La force magnétique ou deuxième force de rappel devient, au-delà de la position d'équilibre, prépondérante sur la première force de rappel, donc sur la composante orthogonale à l'axe de rotation de toutes les autres forces auxquelles est alors soumis le levier.
Au voisinage de la position de détection, la première force de rappel décroît de préférence régulièrement jusqu'à la position d'équilibre. Cette décroissance permet un retour rapide du levier en position de détection lorsque ce dernier s'en écarte sous l'influence des vibrations du fil ou de la machine.

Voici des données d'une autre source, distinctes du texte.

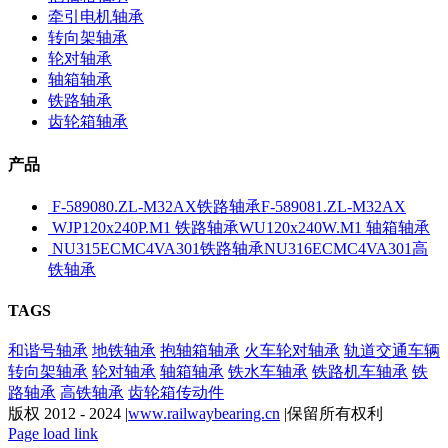
牵引电机轴承
转向架轴承
轮对轴承
轴箱轴承
铁路轴承
齿轮箱轴承
产品
F-589080.ZL-M32AX铁路轴承F-589081.ZL-M32AX
WJP120x240P.M1 铁路轴承WU120x240W.M1 轴箱轴承
NU315ECMC4VA301铁路轴承NU316ECMC4VA301高
铁轴承
TAGS
和谐号轴承
地铁轴承
抱轴箱轴承
火车轮对轴承
轨道交通车辆
转向架轴承
轮对轴承
轴箱轴承
铁水车轴承
铁路机车轴承
铁
路轴承
高铁轴承
齿轮箱传动件
版权 2012 - 2024 |
www.railwaybearing.cn
|保留所有权利
Page load link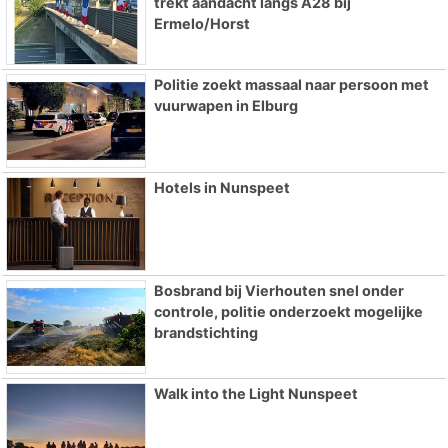
trekt aandacht langs A28 bij
Ermelo/Horst
Politie zoekt massaal naar persoon met
vuurwapen in Elburg
Hotels in Nunspeet
Bosbrand bij Vierhouten snel onder
controle, politie onderzoekt mogelijke
brandstichting
Walk into the Light Nunspeet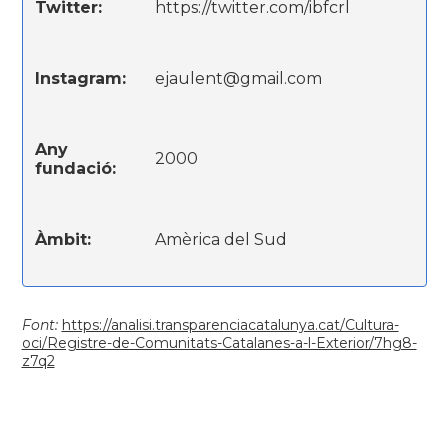
Twitter:
https://twitter.com/ibfcrl
Instagram:
ejaulent@gmail.com
Any
2000
fundació:
Àmbit:
Amèrica del Sud
Font:
https://analisi.transparenciacatalunya.cat/Cultura-
oci/Registre-de-Comunitats-Catalanes-a-l-Exterior/7hg8-
z7q2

De plus, Si cette décroissance est régulière, la distance entre la position de détection et la position d'équilibre est une fonction simple de la grandeur de la première force de rappel en position de détection. Or, la position d'équilibre est facile à mettre en évidence en l'absence de fil par immobilisation du levier en cette position. Ainsi le réglage du détecteur est aisé à contrôler.
Entre la position d'équilibre, et bien entendu, dans le cas de plusieurs positions, entre la dernière position d'équilibre franchie par le levier au cours de son basculement vers la position d'alarme, et la position d'alarme, la force magnétique ou deuxième force de rappel l'emporte sur la première, et le levier est accéléré très vivement jusqu'à ladite position d'alarme, où la force qu'il peut développer lui permet de déclencher le dispositif approprié d'alarme.
Le dispositif d'alarme peut être déclenché directement par le levier. C'est le cas par exemple d'une sonnerie, d'un disque de visualisation... Il peut être également déclenché par un relais, lui-même enclenché par le levier. Ce relais peut être mécanique, électrique, pneumatique...
Une forme d'exécution de l'invention sera décrite à l'aide de figures du dessin à titre d'exemple.
La fig. 1 représente en élévation ladite forme d'exécution du détecteur selon l'invention;
la fig. 2 représente le même dispositif vu de côté.
Selon les fig. 1 et 2, le dispositif représenté comprend un levier 1 monté libre en rotation grâce au roulement à billes 2 sur un axe horizontal 3 fixé sur le support 4, lui-même solidaire du bâti non représenté de la machine.
Le levier 1 est muni à l'une de ses extrémités d'un tâteur 5 normalement en contact avec le fil 6, sous l'action d'une force réglée à l'aide du contrepoids 7 orientable autour d'une vis 8. Un dispositif magnétique est constitué par deux pastilles magnétiques 9 et 10 solidaires respectivement du levier 1 et du support 4 et disposées de sorte que le basculement du levier 1 puisse les appliquer l'une contre l'autre, qu'elles s'attirent mutuellement et que la force magnétique engendrée soit négligeable lorsque le levier est au voisinage de la position de détection. Le levier 1 est en outre muni d'une butée 12 fermant, lorsque le levier est en position d'alarme, un contact électrique 11 disposé sur un circuit d'alarme non représenté.
Lors d'une rupture du fil 6, le levier 1 sous l'action du contrepoids bascule et prend de la vitesse alors que le moment du poids décroît. Ce dernier s'annule et croît en sens inverse, c'est-à-dire s'oppose à la force magnétique d'attraction des masses 9 et 10. Mais, en valeur absolue, le moment de la force magnétique croît plus rapidement que le moment du poids du levier, de sorte qu'un point d'équilibre est atteint, au-delà duquel la force magnétique est prépondérante. Le levier franchit le point d'équilibre en vertu de la vitesse acquise, puis est de nouveau accéléré jusqu'à la position d'alarme où il ferme le contact 11.
Le dispositif décrit ci-dessus permet un réglage de la force de rappel du levier en position de détection de 0 à 10 g, et le contrôle par immobilisation à la position d'équilibre permet une précision atteignant 0,1 g pour les faibles sensibilités.
Le dispositif magnétique permet de mettre en jeu, en fin de course du levier, des effets de l'ordre de 100 grammes, permettant de faire fonctionner très sûrement le contact électrique 1 1 ou pratiquement tout autre dispositif d'alarme connu.